ASSIGNED TASK: Please give an exact transcription of the lines below, from the one that contains "Sendo certo que o tema da cegueira" to the very last, with no other lines.

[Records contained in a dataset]
────────────────────────────────────────

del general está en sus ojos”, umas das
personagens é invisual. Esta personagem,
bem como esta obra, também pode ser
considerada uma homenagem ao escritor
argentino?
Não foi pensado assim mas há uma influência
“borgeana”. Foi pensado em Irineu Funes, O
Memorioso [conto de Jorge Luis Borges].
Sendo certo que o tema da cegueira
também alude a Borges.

────────────────────────────────────────

RESPONSE:
Sendo certo que o tema da cegueira
também alude a Borges.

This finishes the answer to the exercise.